The study's authors said this (emphasis mine):
The association of increased risk of COVID-19 with more prior vaccine doses was unexpected. A simplistic explanation might be that those who received more doses were more likely to be individuals at higher risk of COVID-19. A small proportion of individuals may have fit this description. However, the majority of participants in this study were young, and all were eligible to have received ≥3 doses of vaccine by the study start date, which they had every opportunity to do. Therefore, those who received <3 doses (46% of individuals in the study) were not ineligible to receive the vaccine but rather chose not to follow the CDC's recommendations on remaining updated with COVID-19 vaccination, and one could reasonably expect these individuals to have been more likely to exhibit risk-taking behavior. Despite this, their risk of acquiring COVID-19 was lower than that that of participants those who received more prior vaccine doses.

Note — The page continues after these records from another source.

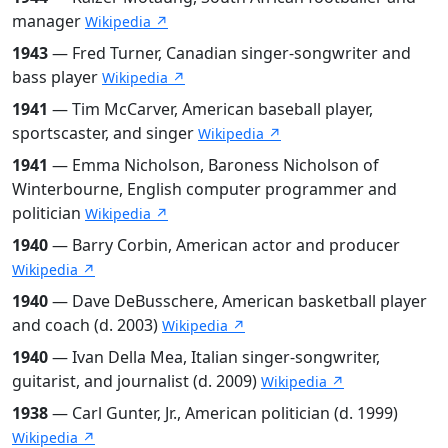
manager
Wikipedia ↗
1943
— Fred Turner, Canadian singer-songwriter and
bass player
Wikipedia ↗
1941
— Tim McCarver, American baseball player,
sportscaster, and singer
Wikipedia ↗
1941
— Emma Nicholson, Baroness Nicholson of
Winterbourne, English computer programmer and
politician
Wikipedia ↗
1940
— Barry Corbin, American actor and producer
Wikipedia ↗
1940
— Dave DeBusschere, American basketball player
and coach (d. 2003)
Wikipedia ↗
1940
— Ivan Della Mea, Italian singer-songwriter,
guitarist, and journalist (d. 2009)
Wikipedia ↗
1938
— Carl Gunter, Jr., American politician (d. 1999)
Wikipedia ↗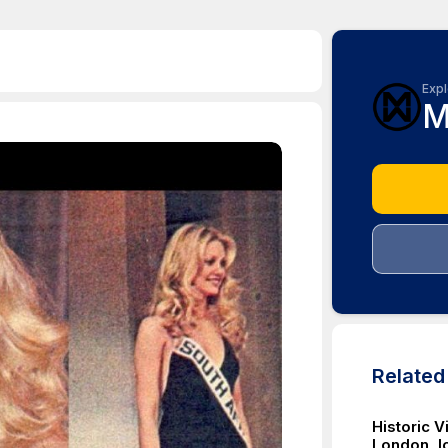
Expl
M
Relate
Historic 
London, Ic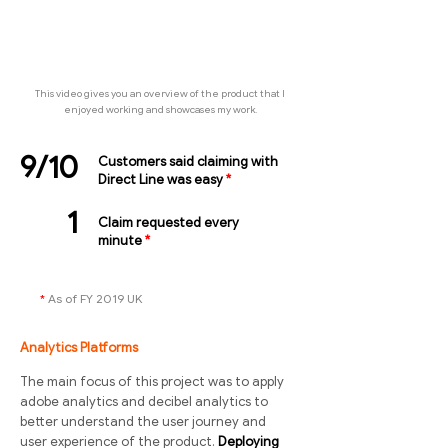
This video gives you an overview of the product that I
enjoyed working and showcases my work.
9/10
Customers said claiming with
Direct Line was easy
*
1
Claim requested every
minute
*
*
As of FY 2019 UK
Analytics Platforms
The main focus of this project was to apply
adobe analytics and decibel analytics to
better understand the user journey and
user experience of the product.
Deploying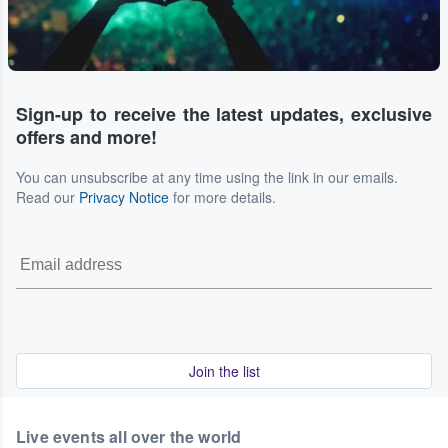
Sign-up to receive the latest updates, exclusive
offers and more!
You can unsubscribe at any time using the link in our emails.
Read our
Privacy Notice
for more details.
Join the list
Live events all over the world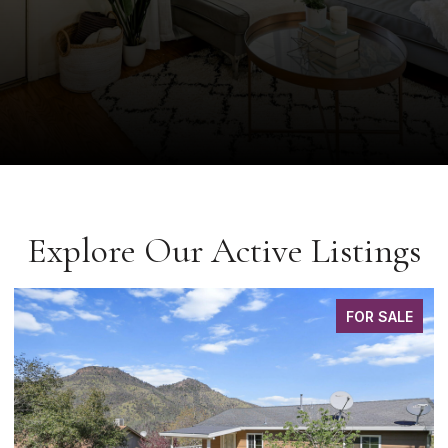
Explore Our Active Listings
FOR SALE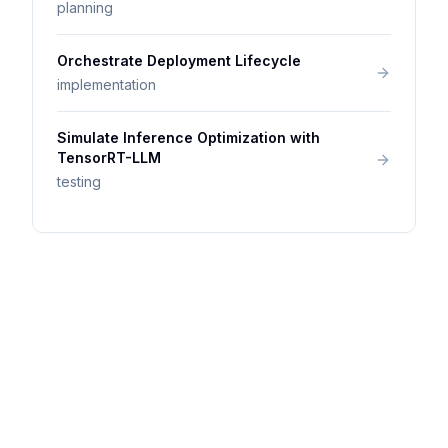
planning
Orchestrate Deployment Lifecycle
implementation
Simulate Inference Optimization with
TensorRT-LLM
testing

Ours is not the only study to find a possible association with more prior vaccine doses and higher risk of COVID-19. During an Omicron wave in Iceland, individuals who had previously received ≥2 doses were found to have a higher odds of reinfection than those who had received <2 doses, in an unadjusted analysis [21]. A large study found, in an adjusted analysis, that those who had an Omicron variant infection after previously receiving 3 doses of vaccine had a higher risk of reinfection than those who had an Omicron variant infection after previously receiving 2 doses [22]. Another study found, in multivariable analysis, that receipt of 2 or 3 doses of am mRNA vaccine following prior COVID-19 was associated with a higher risk of reinfection than receipt of a single dose [7]. Immune imprinting from prior exposure to different antigens in a prior vaccine [22, 23] and class switch toward noninflammatory spike-specific immunoglobulin G4 antibodies after repeated SARS-CoV-2 mRNA vaccination [24] have been suggested as possible mechanisms whereby prior vaccine may provide less protection than expected. We still have a lot to learn about protection from COVID-19 vaccination, and in addition to vaccine effectiveness, it is important to examine whether multiple vaccine doses given over time may not be having the beneficial effect that is generally assumed.

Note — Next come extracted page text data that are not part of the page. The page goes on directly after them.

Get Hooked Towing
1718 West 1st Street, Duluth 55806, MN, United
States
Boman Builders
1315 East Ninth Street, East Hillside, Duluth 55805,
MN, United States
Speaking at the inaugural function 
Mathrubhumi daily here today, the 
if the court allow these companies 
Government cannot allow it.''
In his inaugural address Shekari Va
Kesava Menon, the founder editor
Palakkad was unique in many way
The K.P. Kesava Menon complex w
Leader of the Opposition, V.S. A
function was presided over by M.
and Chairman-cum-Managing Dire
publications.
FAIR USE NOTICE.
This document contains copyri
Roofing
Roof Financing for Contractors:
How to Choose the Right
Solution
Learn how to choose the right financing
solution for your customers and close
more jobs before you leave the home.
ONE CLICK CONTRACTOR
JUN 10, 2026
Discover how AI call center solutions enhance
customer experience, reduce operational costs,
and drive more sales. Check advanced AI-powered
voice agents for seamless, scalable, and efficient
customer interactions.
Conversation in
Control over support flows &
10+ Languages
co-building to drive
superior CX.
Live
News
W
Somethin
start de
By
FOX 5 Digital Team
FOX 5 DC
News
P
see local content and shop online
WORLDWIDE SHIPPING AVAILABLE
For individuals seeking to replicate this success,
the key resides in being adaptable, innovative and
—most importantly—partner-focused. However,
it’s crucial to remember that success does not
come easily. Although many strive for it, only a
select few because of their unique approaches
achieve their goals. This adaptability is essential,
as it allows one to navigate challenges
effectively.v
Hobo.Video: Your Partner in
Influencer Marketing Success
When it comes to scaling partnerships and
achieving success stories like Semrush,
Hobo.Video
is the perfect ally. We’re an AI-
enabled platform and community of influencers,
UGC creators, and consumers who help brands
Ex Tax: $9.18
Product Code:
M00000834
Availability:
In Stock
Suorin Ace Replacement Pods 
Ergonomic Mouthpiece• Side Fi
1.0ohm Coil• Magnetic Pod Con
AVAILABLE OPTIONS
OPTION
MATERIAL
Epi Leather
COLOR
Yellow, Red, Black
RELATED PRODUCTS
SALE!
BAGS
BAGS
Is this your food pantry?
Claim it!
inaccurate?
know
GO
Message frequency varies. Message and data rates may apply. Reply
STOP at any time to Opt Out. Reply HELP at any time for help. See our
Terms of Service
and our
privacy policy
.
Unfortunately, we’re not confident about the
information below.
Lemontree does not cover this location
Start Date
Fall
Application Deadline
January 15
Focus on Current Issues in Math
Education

Of course, multiple fact-checkers leapt into action when this study was published to downplay the correlation between increased doses of vaccine and increased infections, but did absolutely nothing to address the fact that more doses was correlated with more infections, not to mention addressing the other three studies referenced in the paragraph above that found the same result. And now, there is yet
another study showing that repeated COVID vaccine doses in healthcare workers was correlated with increased infection rates.

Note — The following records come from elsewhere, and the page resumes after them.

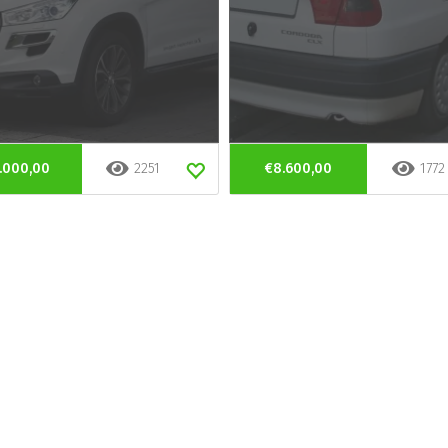
.000,00
2251
€8.600,00
1772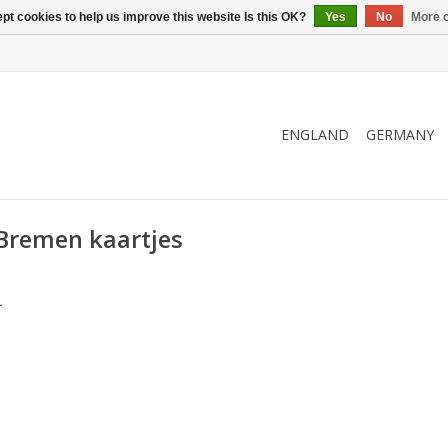
pt cookies to help us improve this website Is this OK?
Yes
No
More o
ENGLAND
GERMANY
Bremen kaartjes
.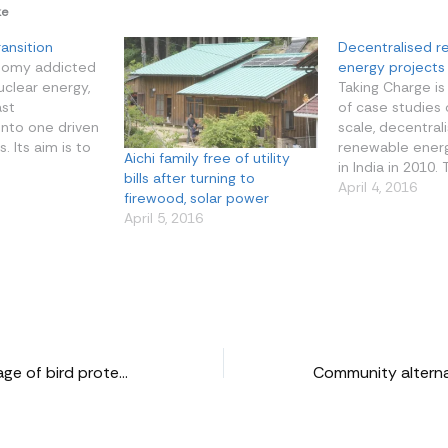
ke
ansition
Decentralised 
nomy addicted
energy projects 
uclear energy,
Taking Charge is
ast
of case studies 
into one driven
scale, decentral
 Its aim is to
renewable ener
Aichi family free of utility
to the world
in India in 2010.
bills after turning to
and
of these stories l
April 4, 2016
firewood, solar power
ion can go
diversity. One is
April 5, 2016
 People in
of the context i
pooling in
are based, inclu
tting up wind
geography of th
lly in the
its social fabric
nomadic…
Mangalajodi: a village of bird protectors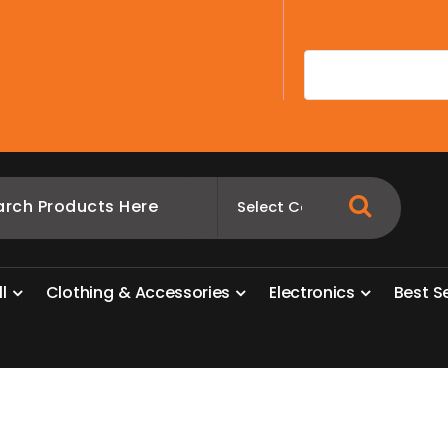
A
l
l
C
l
o
t
h
i
n
g
&
A
c
c
e
s
s
o
r
i
e
s
E
l
e
c
t
r
o
n
i
c
s
B
e
s
t
S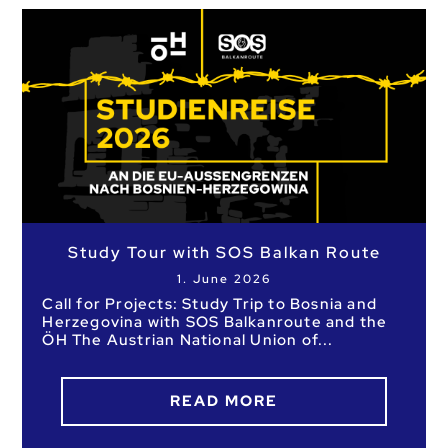
Study Tour with SOS Balkan Route
1. June 2026
Call for Projects: Study Trip to Bosnia and
Herzegovina with SOS Balkanroute and the
ÖH The Austrian National Union of
READ MORE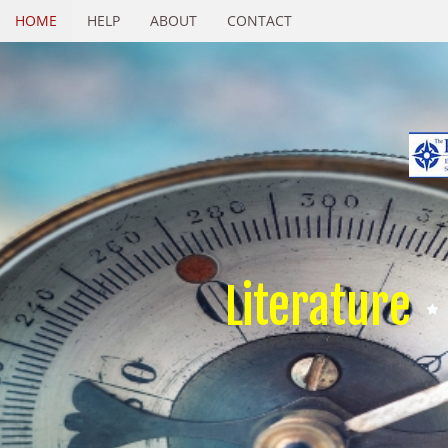
HOME
HELP
ABOUT
CONTACT
Literature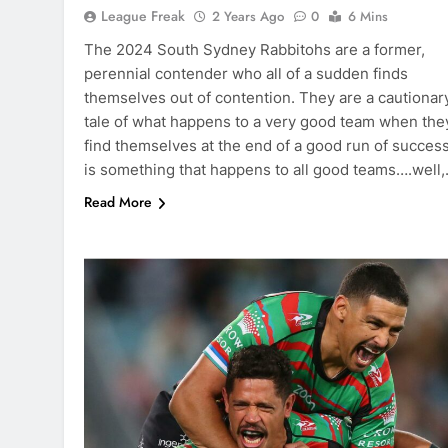
League Freak
2 Years Ago
0
6 Mins
The 2024 South Sydney Rabbitohs are a former,
perennial contender who all of a sudden finds
themselves out of contention. They are a cautionar
tale of what happens to a very good team when the
find themselves at the end of a good run of success.
is something that happens to all good teams….well
Read More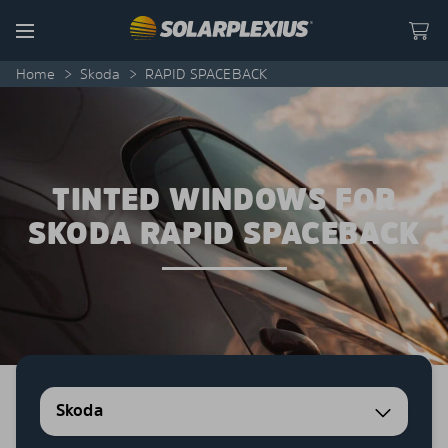
Skip to content
Menu
Home
>
Skoda
>
RAPID SPACEBACK
TINTED WINDOWS FOR
SKODA RAPID SPACEBACK
Skoda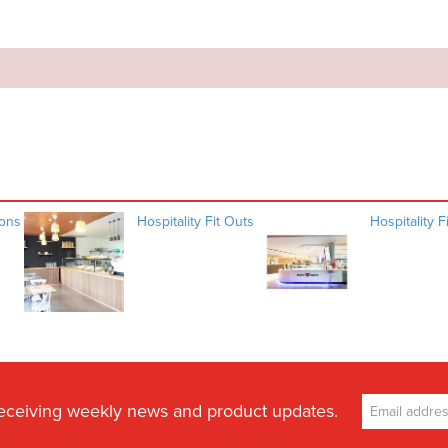
ions
Hospitality Fit Outs
Hospitality F
receiving weekly news and product updates.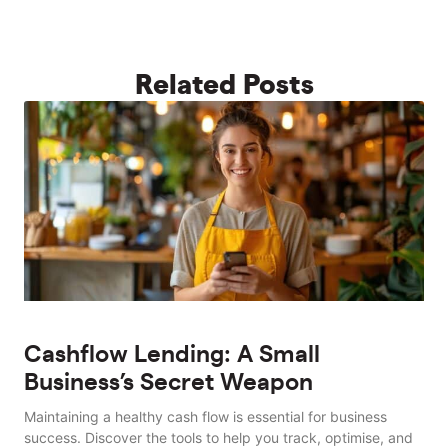
Related Posts
Cashflow Lending: A Small
Business’s Secret Weapon
Maintaining a healthy cash flow is essential for business
success. Discover the tools to help you track, optimise, and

You'd think at some point, people would drop the "anti-vaxx" pejorative and actually consider the data that shows that the people getting more vaccine doses have a HIGHER infection rate. Instead, it took a mere SEVEN MINUTES from the time I posted the Swiss study above for someone to come along and try to discredit the source with false allegations of it being "anti-vaxx" without even having read it or considering its methodology and results. This is because vaccines have become so politicized that ANY discussion of potential harms is instantly tarred as "anti-vaxx" instead of properly considered and analyzed.
Maybe, just maybe, mRNA vaccines aren't as wonderful as you've been led to believe.